*Action item*
Copy out the entries that follow exactly, leaving every picture behind.

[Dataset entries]
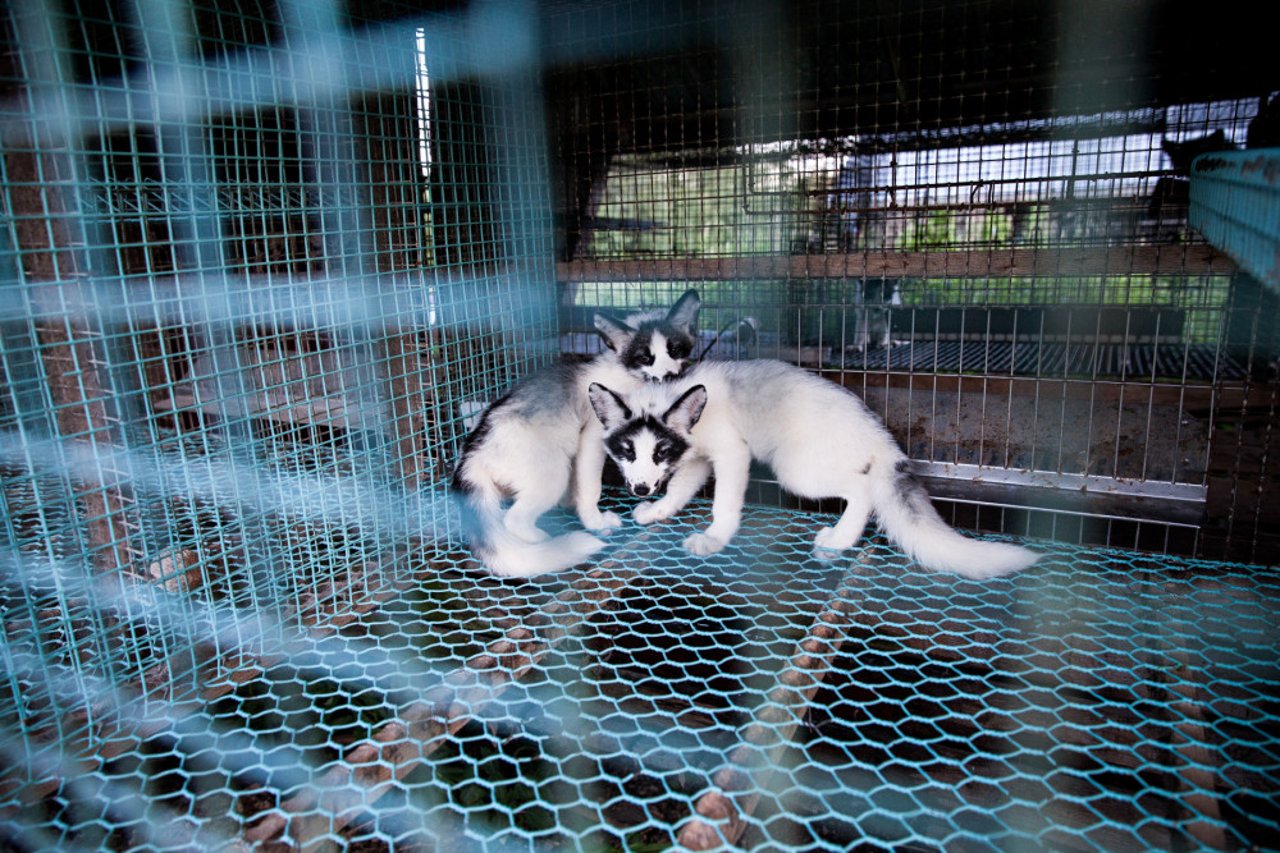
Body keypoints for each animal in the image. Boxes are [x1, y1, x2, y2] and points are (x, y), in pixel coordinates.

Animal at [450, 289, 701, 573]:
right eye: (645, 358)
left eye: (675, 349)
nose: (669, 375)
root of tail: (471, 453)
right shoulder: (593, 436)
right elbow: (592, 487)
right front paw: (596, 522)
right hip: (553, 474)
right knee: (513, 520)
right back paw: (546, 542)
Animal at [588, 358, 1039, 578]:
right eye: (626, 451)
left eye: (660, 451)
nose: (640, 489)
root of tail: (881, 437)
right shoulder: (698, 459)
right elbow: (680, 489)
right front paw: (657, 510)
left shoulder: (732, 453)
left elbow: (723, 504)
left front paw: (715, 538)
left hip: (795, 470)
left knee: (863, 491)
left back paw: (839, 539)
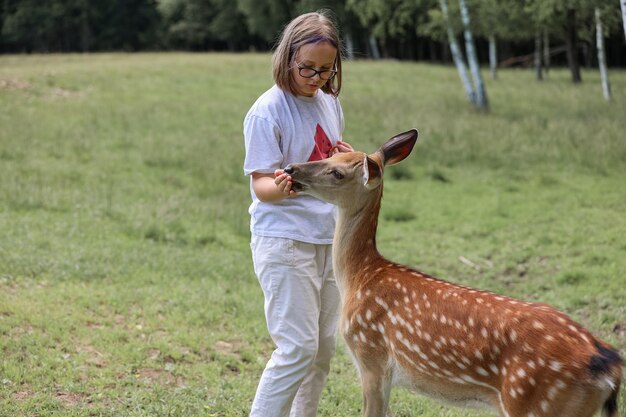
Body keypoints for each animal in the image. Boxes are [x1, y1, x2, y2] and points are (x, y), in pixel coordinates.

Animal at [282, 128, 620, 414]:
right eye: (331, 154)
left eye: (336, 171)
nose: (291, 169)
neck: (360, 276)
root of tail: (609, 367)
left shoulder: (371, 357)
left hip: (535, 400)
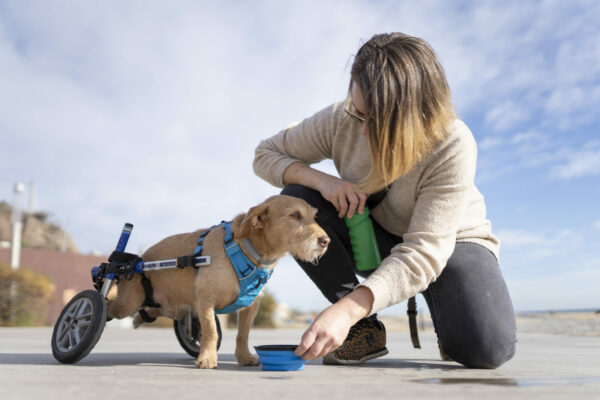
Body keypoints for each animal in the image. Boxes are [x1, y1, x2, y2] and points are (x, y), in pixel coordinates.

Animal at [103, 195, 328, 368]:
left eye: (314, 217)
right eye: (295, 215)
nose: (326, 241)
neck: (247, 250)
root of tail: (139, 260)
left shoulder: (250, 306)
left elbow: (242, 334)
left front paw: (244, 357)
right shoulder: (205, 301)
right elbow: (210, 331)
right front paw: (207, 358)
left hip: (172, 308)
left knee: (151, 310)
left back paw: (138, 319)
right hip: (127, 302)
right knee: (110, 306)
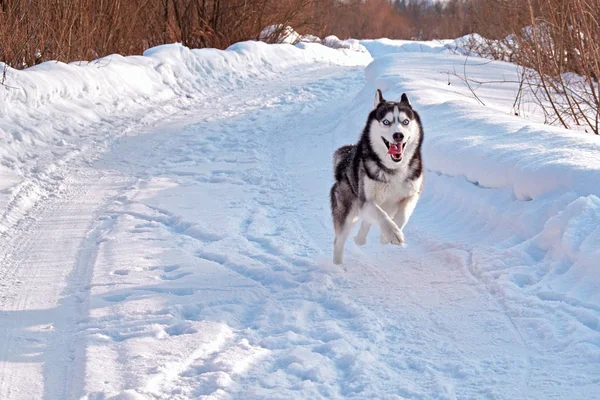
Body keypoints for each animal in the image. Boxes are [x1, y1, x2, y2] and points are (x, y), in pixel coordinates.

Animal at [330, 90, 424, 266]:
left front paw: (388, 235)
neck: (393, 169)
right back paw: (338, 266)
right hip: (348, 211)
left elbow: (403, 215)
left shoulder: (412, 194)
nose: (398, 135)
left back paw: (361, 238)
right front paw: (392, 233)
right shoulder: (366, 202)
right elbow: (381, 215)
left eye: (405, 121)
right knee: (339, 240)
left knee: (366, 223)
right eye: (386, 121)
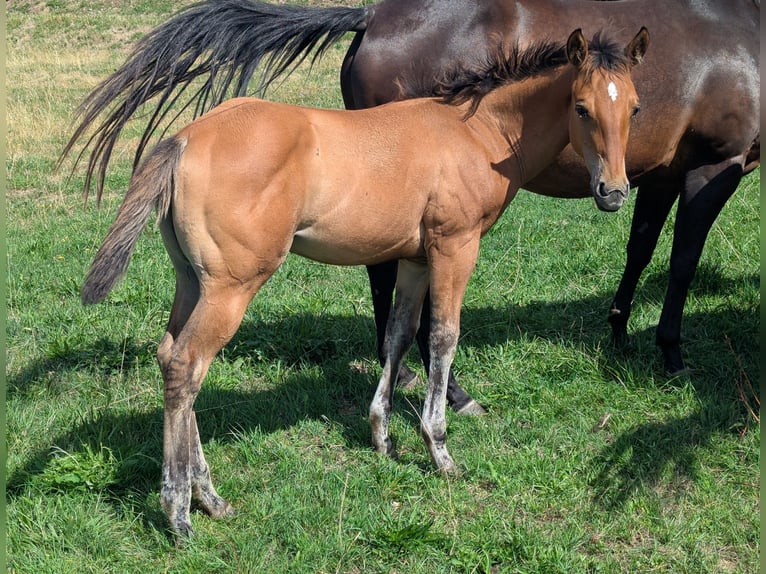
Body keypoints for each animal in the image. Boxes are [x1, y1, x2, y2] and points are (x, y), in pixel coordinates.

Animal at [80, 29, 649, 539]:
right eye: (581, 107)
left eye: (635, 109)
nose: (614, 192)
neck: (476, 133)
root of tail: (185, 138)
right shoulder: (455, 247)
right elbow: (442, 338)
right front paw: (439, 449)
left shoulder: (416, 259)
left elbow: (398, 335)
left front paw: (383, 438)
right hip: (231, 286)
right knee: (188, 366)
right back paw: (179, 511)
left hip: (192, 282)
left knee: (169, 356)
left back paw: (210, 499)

*Reply*
Body keypoints for each animal in the image. Boxes are [x1, y1, x2, y2] and points are (x, y), in pixel coordinates.

Animal at [450, 289, 701, 573]:
right eye: (645, 358)
left eye: (675, 349)
nose: (669, 375)
root of tail: (471, 453)
right shoulder: (593, 436)
right elbow: (592, 487)
right front paw: (596, 522)
right hip: (553, 474)
right knee: (513, 520)
right back paw: (546, 542)
Animal at [588, 358, 1039, 578]:
right eye: (626, 451)
left eye: (660, 451)
nose: (640, 489)
root of tail: (881, 437)
right shoulder: (698, 459)
right elbow: (680, 489)
right front paw: (657, 510)
left shoulder: (732, 453)
left elbow: (723, 504)
left front paw: (715, 538)
left hip: (795, 470)
left knee: (863, 491)
left back paw: (839, 539)
Body keypoints for each animal in the image. Boxes are [x1, y1, x2, y2] and points are (x, y), in pixel coordinates.

Animal at [282, 128, 620, 414]:
right eye: (331, 154)
left eye: (336, 171)
nose: (291, 169)
neck: (360, 276)
root of tail: (609, 367)
left shoulder: (371, 357)
left hip: (535, 400)
Body keypoints for each animal in the image. Boxes are [x1, y1, x2, y2] and points are (x, y), in pixel coordinates.

Animal at [103, 195, 328, 368]:
left eye: (314, 217)
right eye: (295, 215)
nose: (326, 241)
neck: (247, 250)
root of tail: (139, 260)
left shoulder: (250, 306)
left elbow: (242, 334)
left front paw: (244, 357)
right shoulder: (205, 301)
right elbow: (210, 331)
right front paw: (207, 358)
left hip: (172, 308)
left knee: (151, 310)
left back paw: (138, 319)
right hip: (127, 302)
right knee: (110, 306)
Body keypoints for each animal in the image. Boxes are [x1, y1, x2, y2] and points are (x, y), in pixel coordinates.

Animal at [330, 90, 424, 266]:
left front paw: (388, 235)
neck: (393, 169)
right back paw: (338, 266)
right hip: (348, 211)
left elbow: (403, 215)
left shoulder: (412, 194)
nose: (398, 135)
left back paw: (361, 238)
right front paw: (392, 233)
right shoulder: (366, 202)
right elbow: (381, 215)
left eye: (405, 121)
right knee: (339, 240)
left knee: (366, 223)
right eye: (386, 121)
Body keypoints for each animal in the image. Boxes are [x1, y1, x2, y2] and points are (x, y), in pixel coordinates.

Animal at [80, 29, 649, 539]:
right eye: (581, 107)
left eye: (635, 109)
nose: (614, 192)
neck: (476, 133)
root of tail: (185, 138)
right shoulder: (455, 247)
right elbow: (442, 338)
right front paw: (439, 449)
left shoulder: (416, 259)
left elbow: (398, 335)
left front paw: (383, 438)
right hip: (231, 286)
right knee: (188, 366)
right back paw: (179, 511)
left hip: (192, 282)
left knee: (169, 356)
left back paw: (210, 499)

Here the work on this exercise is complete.